(Records excerpted from a collection)
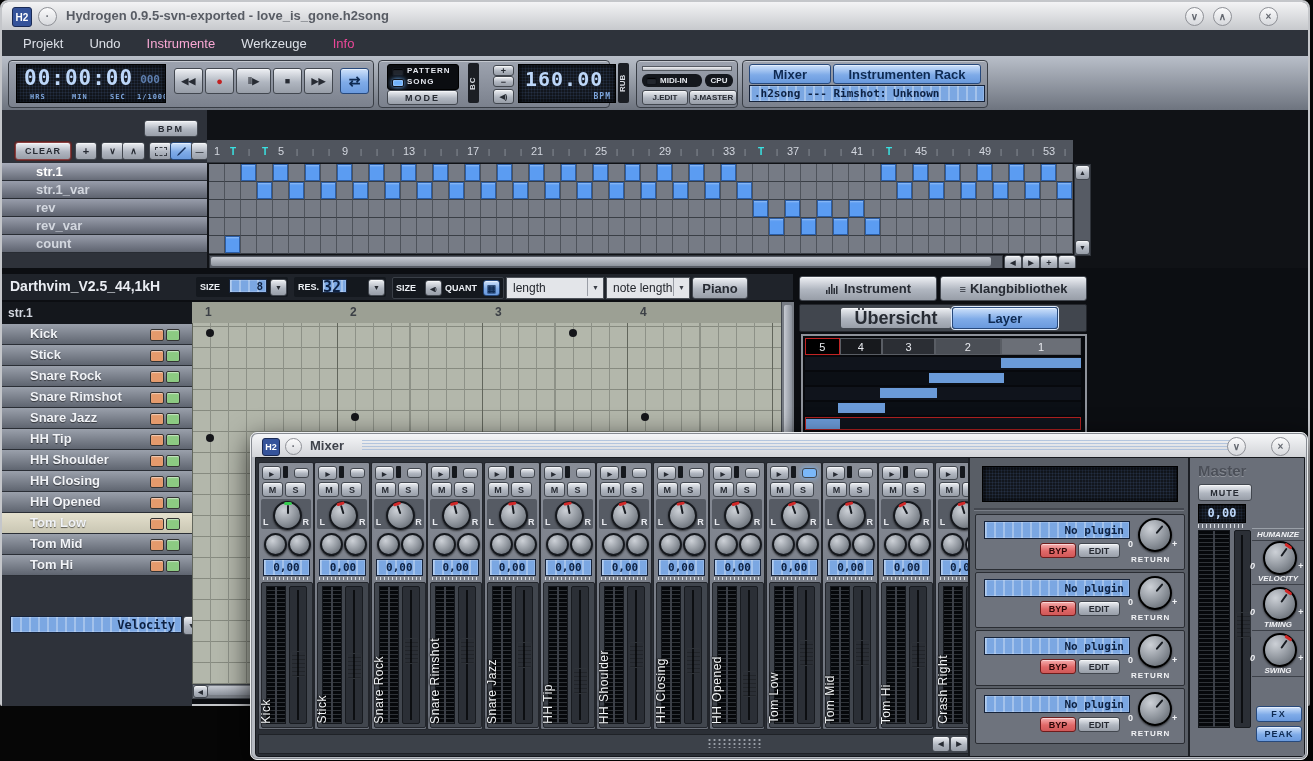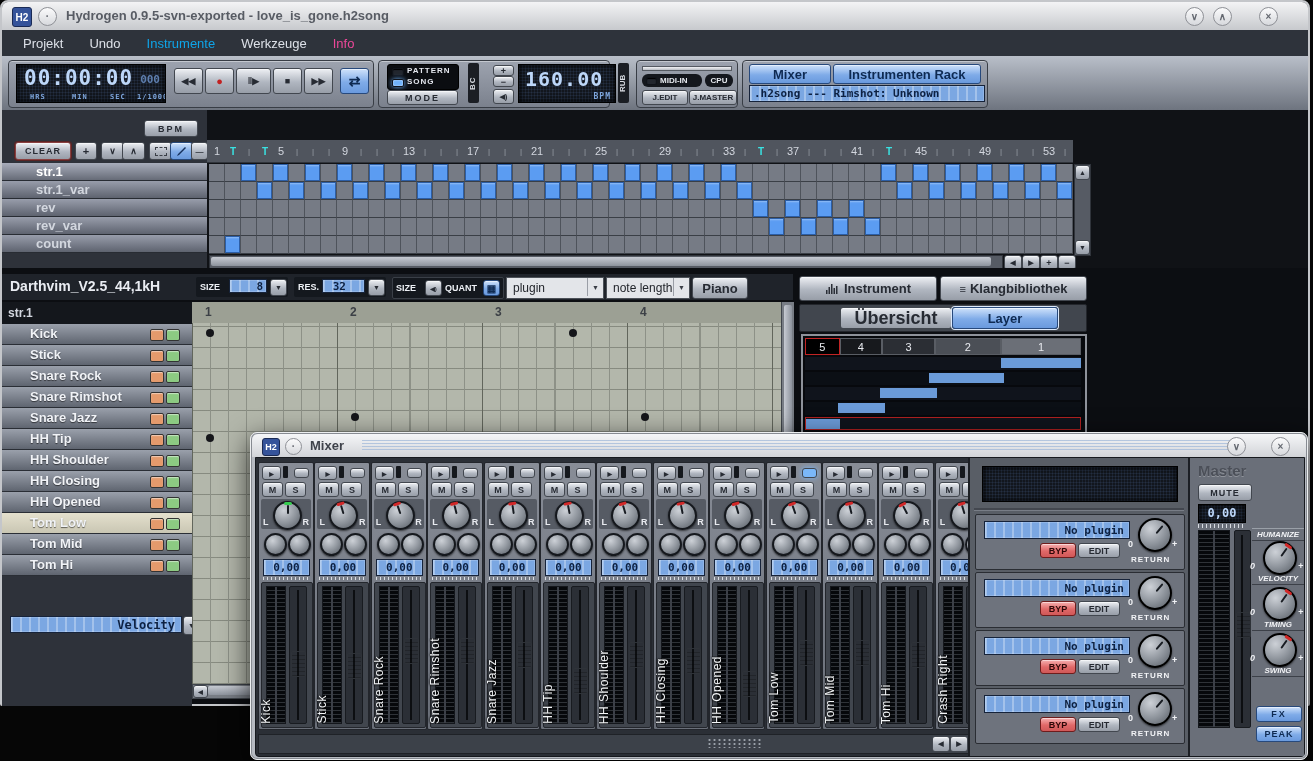"Instrumente" div { color: #0ea5e9 -> #f9a8d4 }
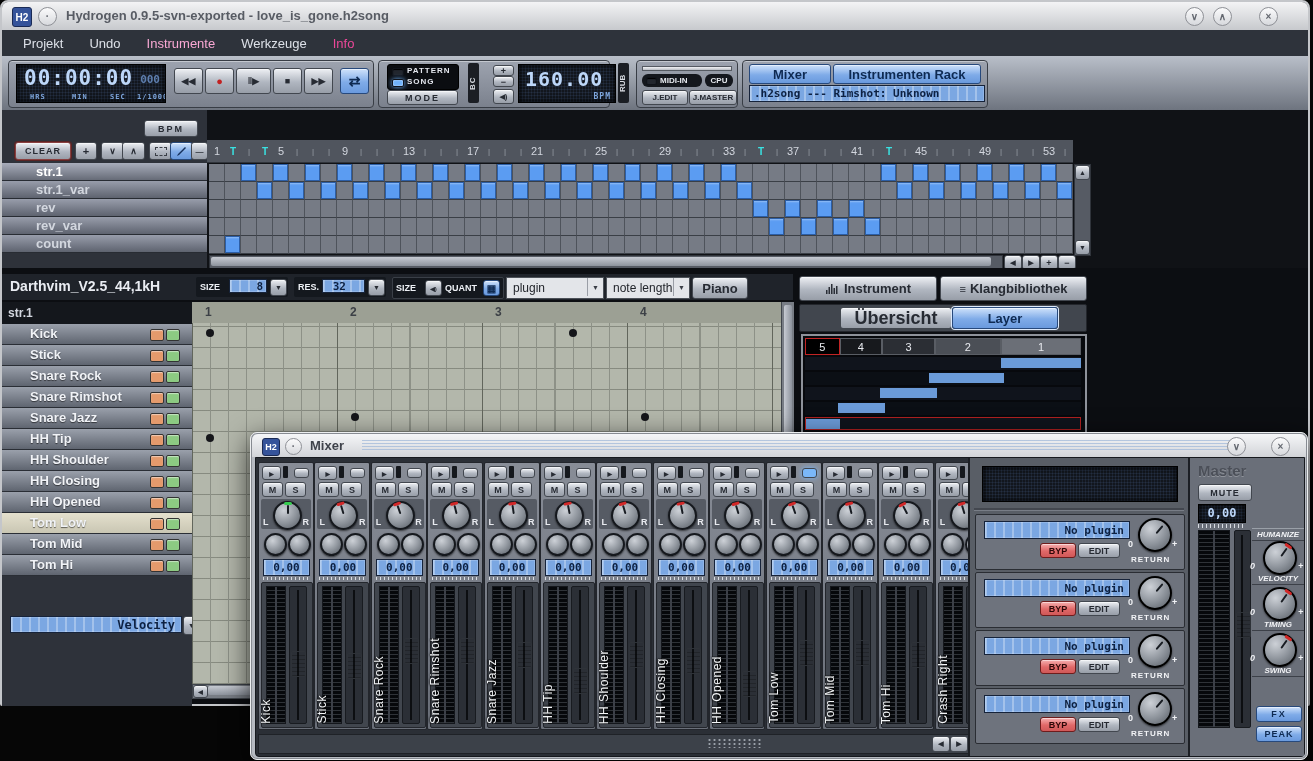"32" div.lcdb { font-size: 11px -> 15px; width: 43px -> 25px }
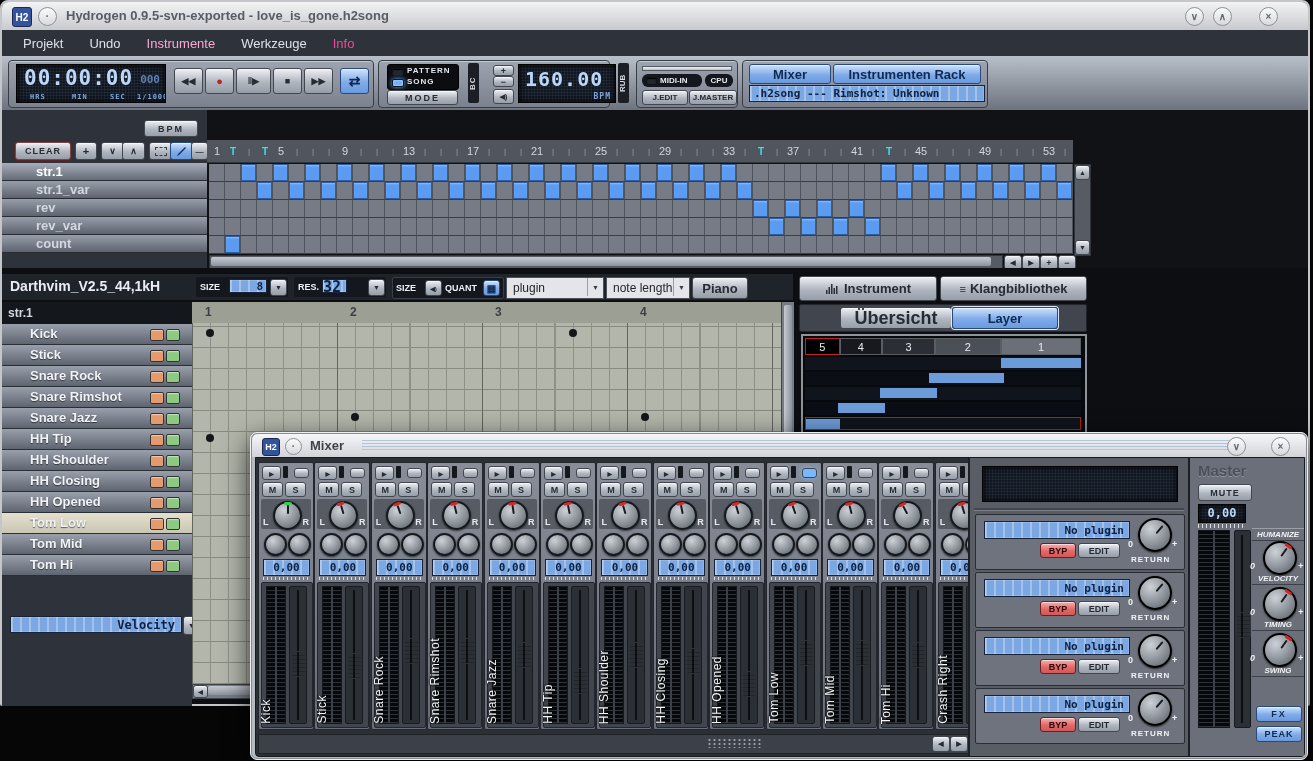"plugin" span.abs { text: plugin -> length }
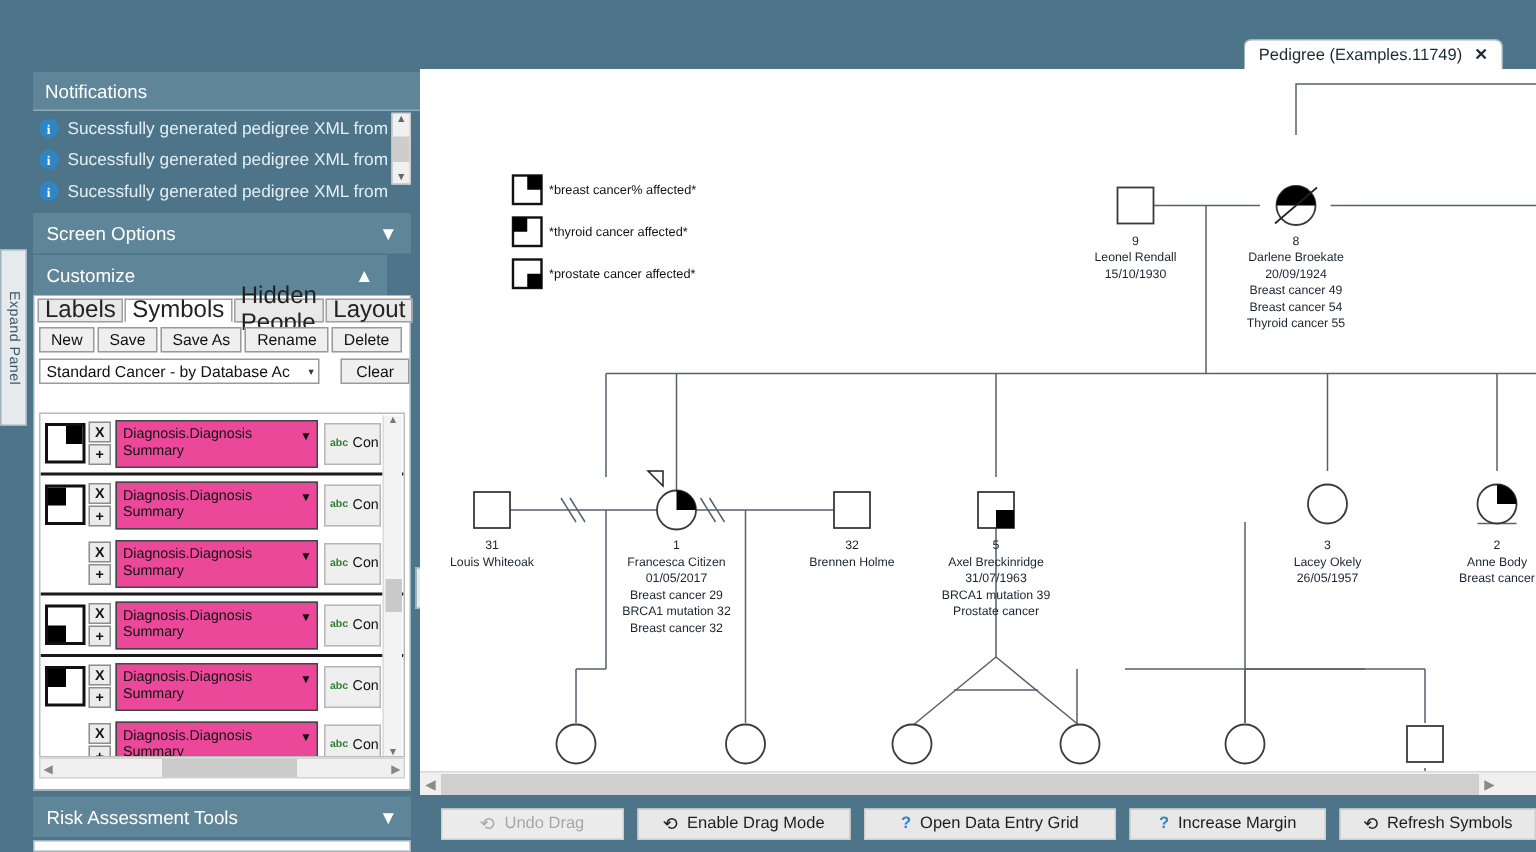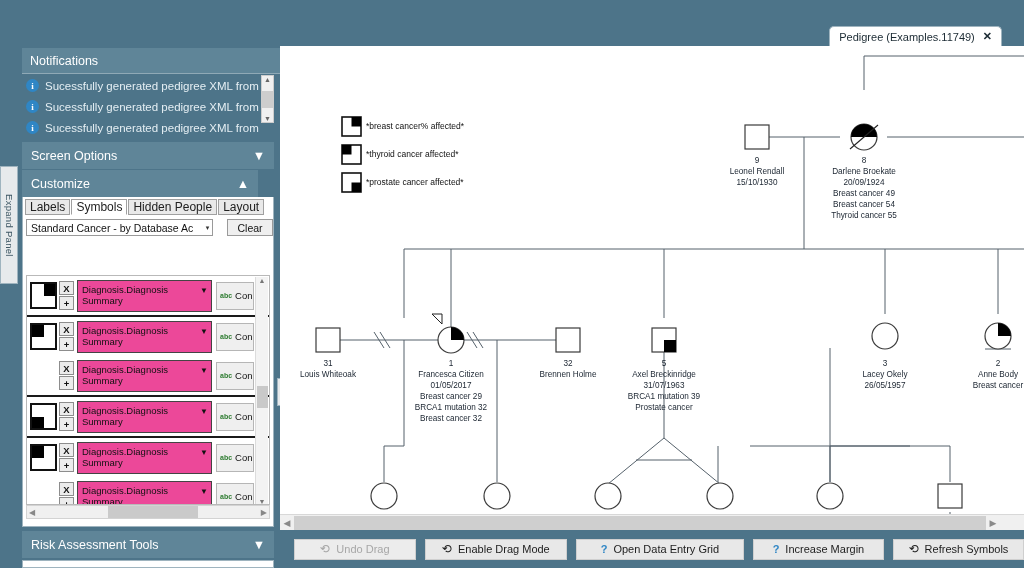"Labels" #tabs { font-size: 12px -> 16px }
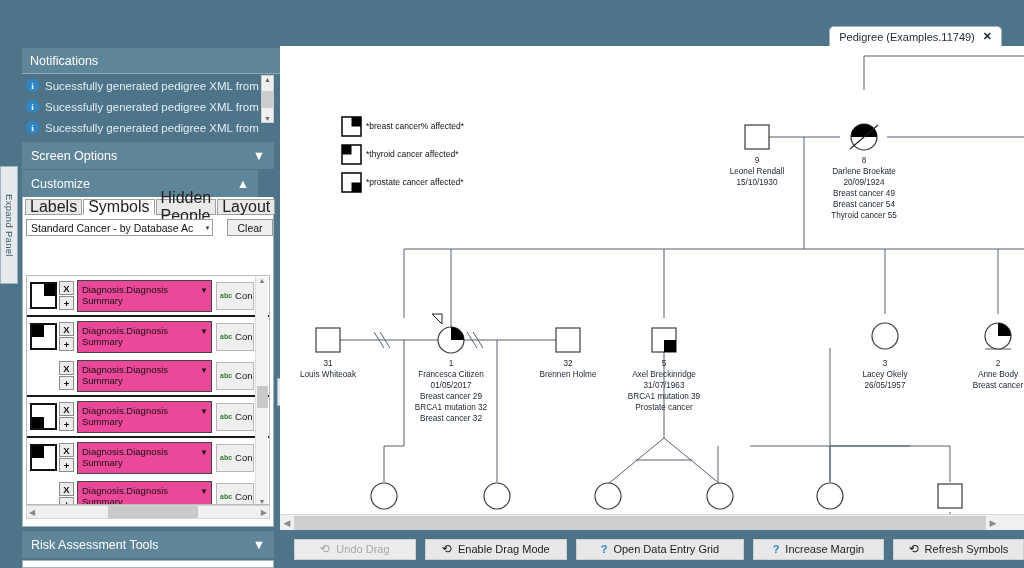"New" div { html: none -> <div> <div>New</div> <div>Save</div> <div>Save As</div> <div>Rename</div> <div>Delete</div> </div> }
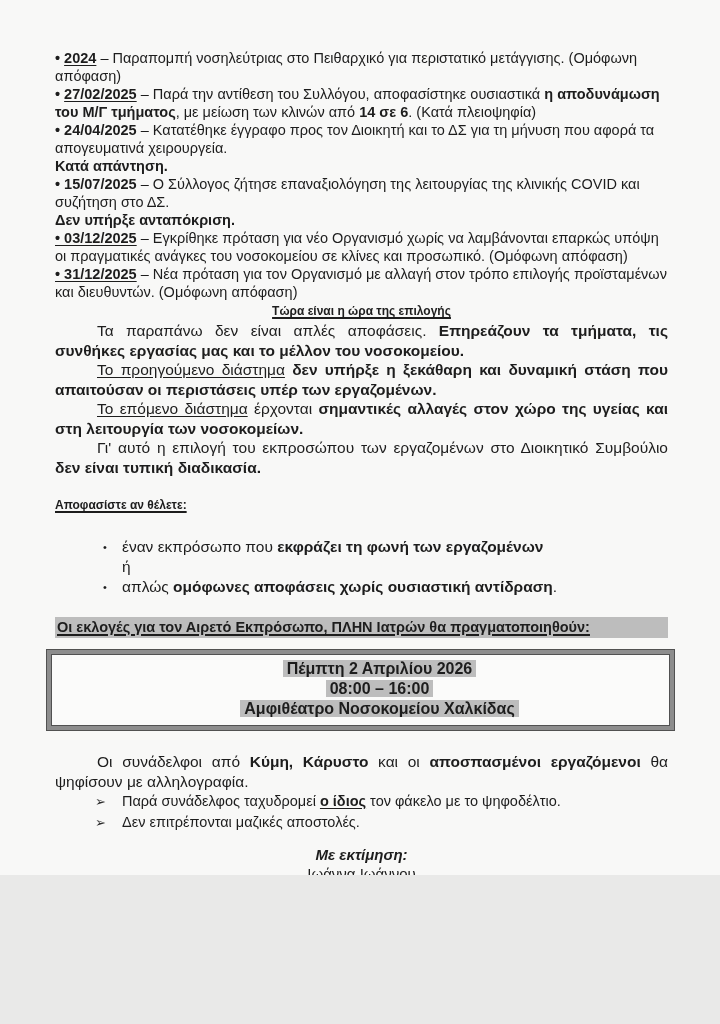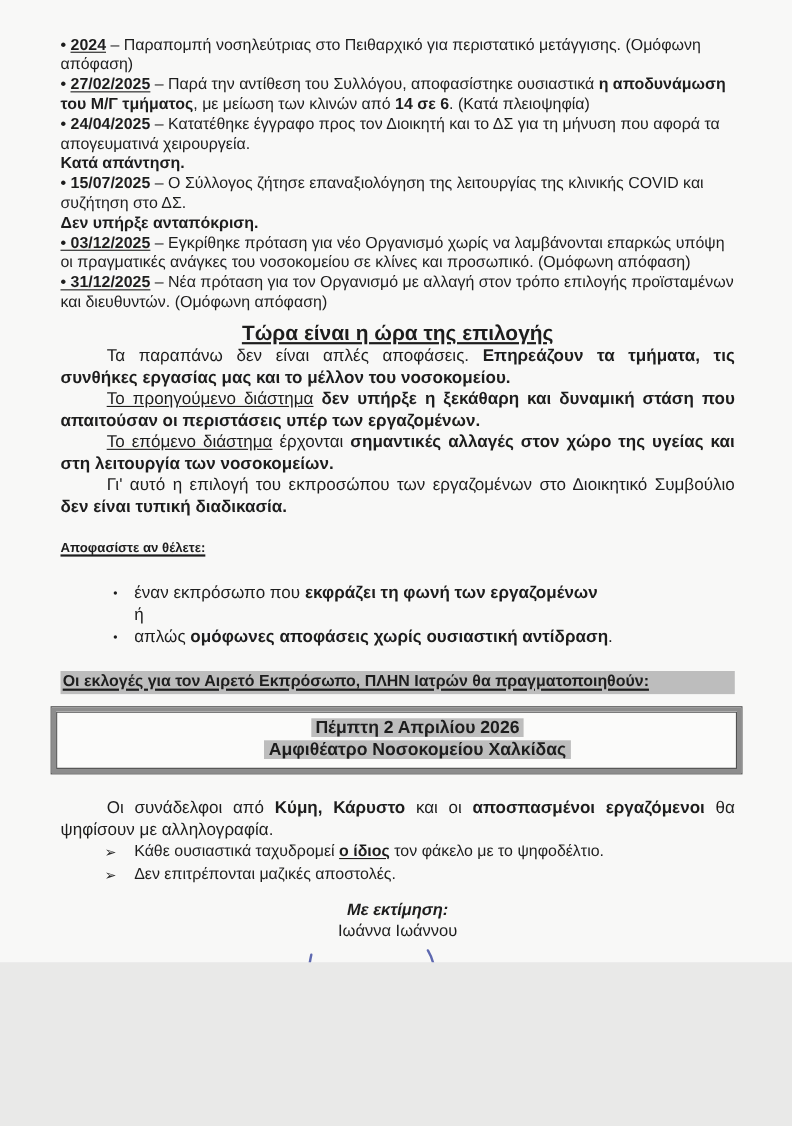"• 2024 – Παραπομπή νοσηλεύτριας" .page { padding: 32px 52px 0 55px -> 49px 52px 0 55px }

**TO-DO ITEM**:
Word for word, copy out each record; do not include pictures.

**RESPONSE AREA**:
"Instrumente" div { color: #0ea5e9 -> #f9a8d4 }
"32" div.lcdb { font-size: 11px -> 15px; width: 43px -> 25px }
"plugin" span.abs { text: plugin -> length }
"Labels" #tabs { font-size: 12px -> 16px }
"New" div { html: none -> <div> <div>New</div> <div>Save</div> <div>Save As</div> <div>Rename</div> <div>Delete</div> </div> }
"• 2024 – Παραπομπή νοσηλεύτριας" .page { padding: 32px 52px 0 55px -> 49px 52px 0 55px }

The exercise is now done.